━━━ Dataset records
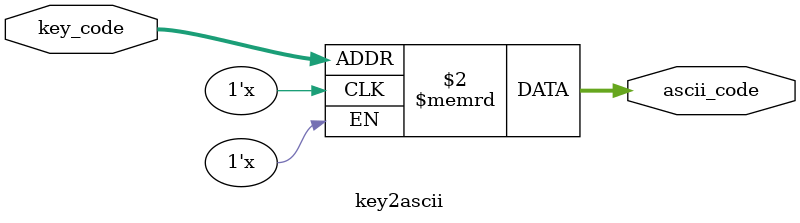
<source format=v>
module key2ascii(key_code, ascii_code);
	input [7:0] key_code;
	
	output reg [7:0] ascii_code;
	
	(* ram_init_file = "D:/JunYuYin/DigitalExp/ExpCode/exp11/scancode.mif" *) reg [7:0] myrom[255:0];
	
	always @(key_code)
	begin
		ascii_code = myrom[key_code];
	end

endmodule
</source>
━━━━━━
**About this task**. Read the listing above, then copy every line that includes the string "myrom".

**Solution to this exercise**.
	(* ram_init_file = "D:/JunYuYin/DigitalExp/ExpCode/exp11/scancode.mif" *) reg [7:0] myrom[255:0];
		ascii_code = myrom[key_code];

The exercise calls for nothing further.